Harmony Korine, Spring Breakers (2012)

par Maud Alpi
13 février 2017

« Tu pourrais perdre... mais tu gagnes toujours ». Chaque fois Madlyn désigne un poing fermé, et chaque fois, tandis que la petite fille déguste son bonbon, Sophie répète la même phrase : « Tu pourrais perdre, mais tu gagnes toujours ». Normal, dirait Julie, ils revivent chaque jour la même journée. Normal, dirait Céline, ils rejouent la même vieille partition qui sent la naphtaline, de plus en plus blêmes, de plus en plus verts, de plus en plus morts. « Springbreak forever » répètent comme un mantra les héros du Spring Breakers d’Harmony Korine. Rester dans la boucle, revivre chaque jour la même journée, figer le temps, rester dans ce grand film à ciel ouvert qu’est le springbreak. Ne pas retourner sur le campus où on s’ennuie...

A priori, les ados (les quatre springbreakeuses, Faith, Cotty, Brit et Candy) d’Harmony Korine jouent une partition inverse, bien moins inventive, bien moins subversive que celle de Céline et Julie : elles veulent se fondre dans la transe du springbreak, ce disneyland pour étudiants américains en pleine montée hormonale, elles veulent kiffer leur race, et rester à jamais dans le trip.

Les affiches tapageuses qui avaient accompagné la sortie du film (bimbos en bikinis fluorescents exhibées sur fond noir, entourant un James Franco aux allures de maquereau) semblaient appuyer sans complexe cette incursion du très indie Harmony Korine dans la culture de masse, en faisant fonctionner à plein le fantasme puritain : des jeunes actrices vierges de tout péché (dont deux venues tout droit de l’écurie Disney) plongées dans le déchaînement licencieux du Spring Break, et dans l’univers plus sulfureux encore du très peu catholique Harmony Korine. Le merchandizing du film capitalisait donc son thème jusqu’à l’écoeurement.
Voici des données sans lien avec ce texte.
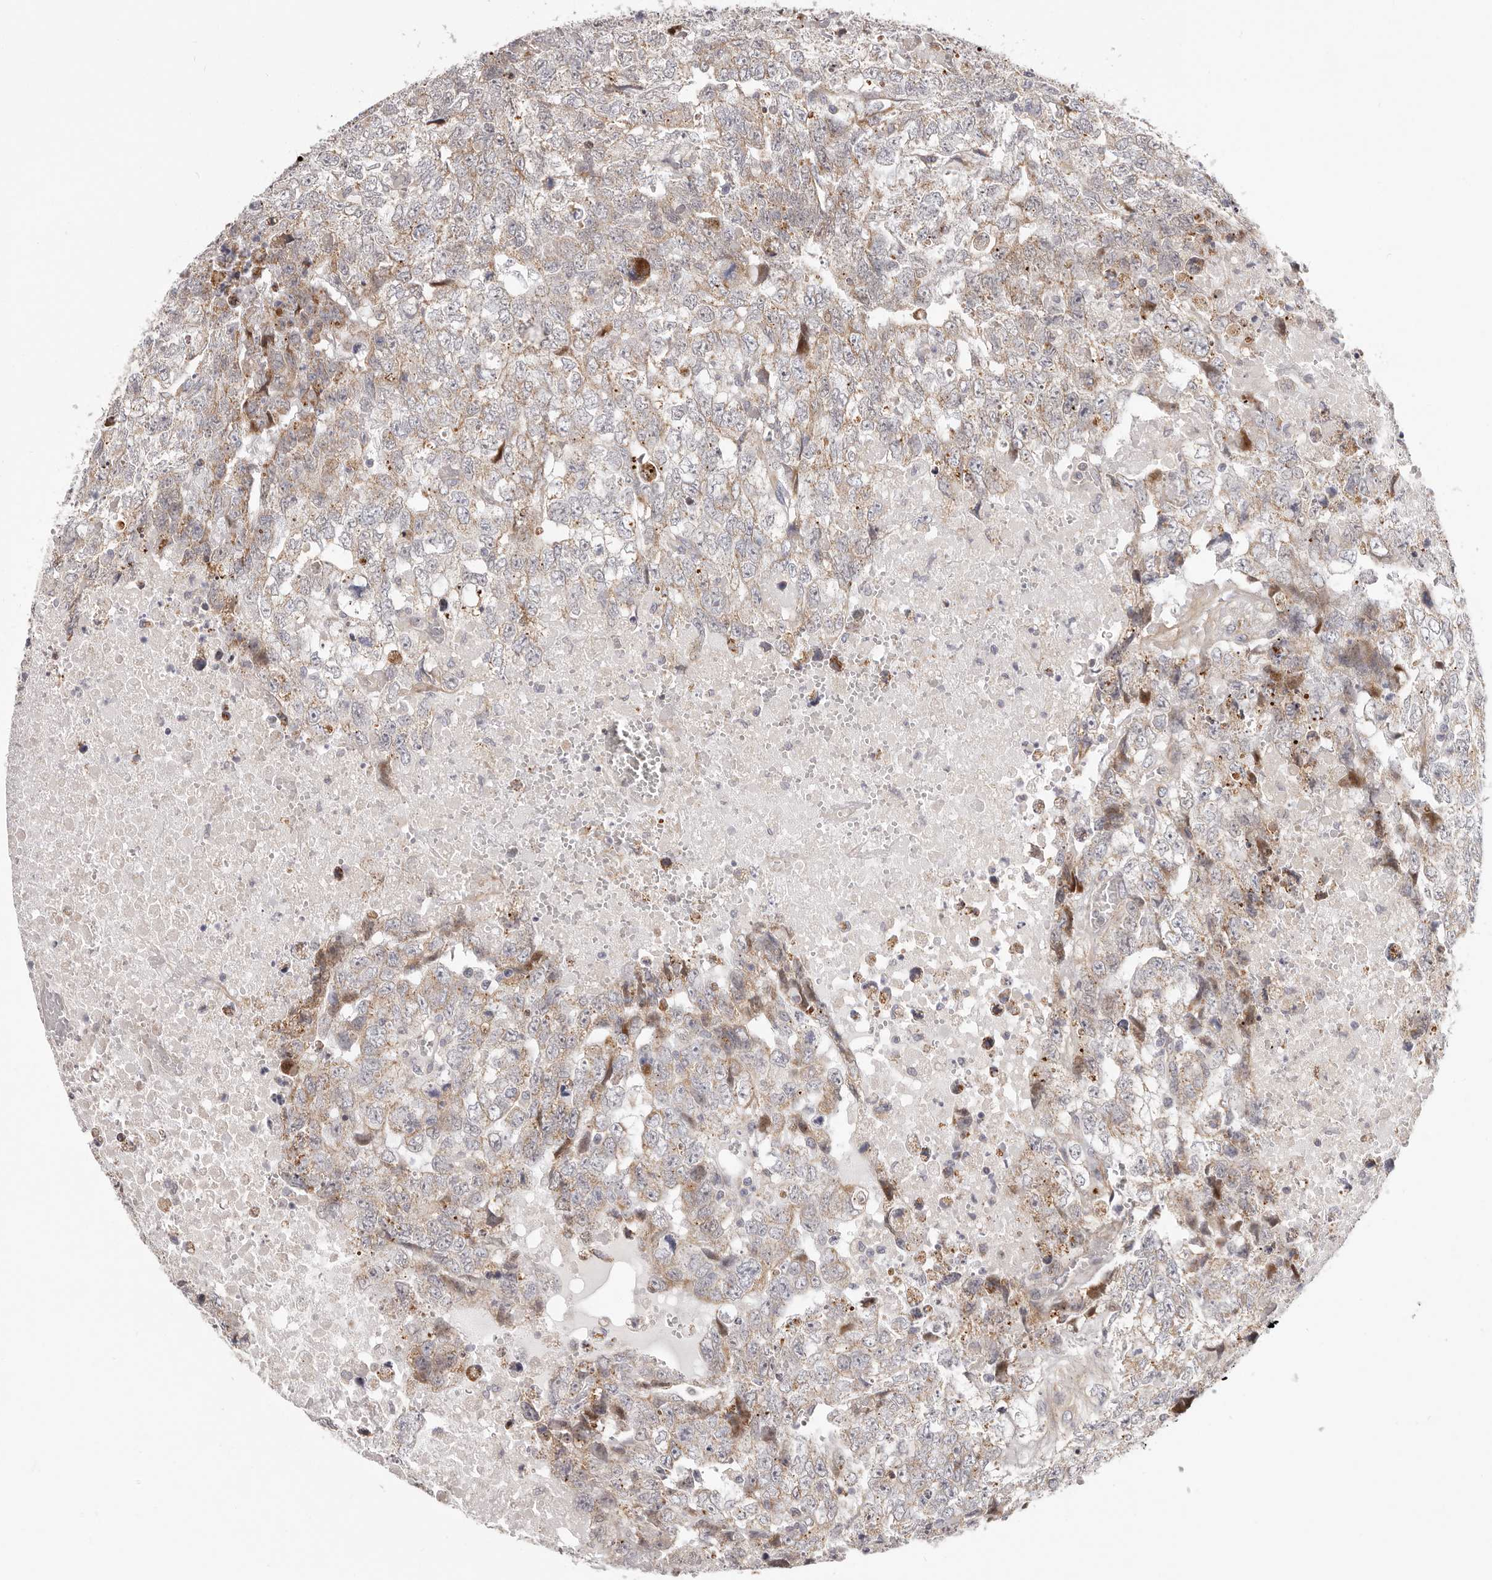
{"staining": {"intensity": "weak", "quantity": "25%-75%", "location": "cytoplasmic/membranous"}, "tissue": "testis cancer", "cell_type": "Tumor cells", "image_type": "cancer", "snomed": [{"axis": "morphology", "description": "Carcinoma, Embryonal, NOS"}, {"axis": "topography", "description": "Testis"}], "caption": "Immunohistochemistry of testis cancer (embryonal carcinoma) reveals low levels of weak cytoplasmic/membranous staining in approximately 25%-75% of tumor cells. (IHC, brightfield microscopy, high magnification).", "gene": "MRPS10", "patient": {"sex": "male", "age": 37}}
Il est parfois difficile d’évoquer un film sans évoquer aussi la stratégie de communication qui l’a imposé au public – mais cette stratégie là, aussi rouée qu’elle soit, avait au moins un mérite : celui de garder le secret.

Cette fumée qui nous portait

C’est une image entêtante et brève. Britt et Candy échangent un nuage de fumée épaisse, lèvres prêtes pour un baiser qui n’adviendra pas. Baiser de fumée. Echange de bonbons sucés, morcelés, recrachés... Les bonbons voyageurs de Céline et Julie m’avaient marquée enfant, au point que vingt ans plus tard mon souvenir du film s’était cristallisé sur ça : les bonbons magiques, le transfert de salive entre les copines régressives, une complicité charnelle qui traverse les âges.

Le baiser de fumée ne permet pas de traverser le temps, il ne donne accès à aucune porte, si ce n’est celles du désenchantement et de la consolation. C’est une caresse qui se passe de corps. C’est, comme dans Céline & Julie, l’affirmation d’un lien supérieur, subtil comme un souffle, qui unit les amies.

La bande des quatre est cependant moins évanescente qu’elle n’en a l’air. Les spring breakeuses sont des « tough bitches », des Bonnie sans Clyde en puissance, bref d’affreuses petites délinquantes en jogging DTF (Down To Fuck).

Cotty, Faith, Britt et Candy ne s’intéressent pas à l’histoire des droits civiques (et il n’est pas anodin que Korine choisisse précisément, et assez cruellement, ce sujet lorsqu’il les montre en cours), clament qu’elles ont « envie de queue » et semblent surtout désirer les dollars qui leur permettront d’aller s’éclater – une fois leur butin mal acquis en poche, Brit déclare : « toute cette thune me fait mouiller ». Et bien sûr, elles chantent du Britney Spears, icône biatch par excellence.

Pétasses, poffes, salopes

Pétasses, elles le sont, parées de la grâce de l’enfance, du glamour de l’adolescence, et de la détermination sans scrupule de celles qui n’ont jamais eu d’illusions.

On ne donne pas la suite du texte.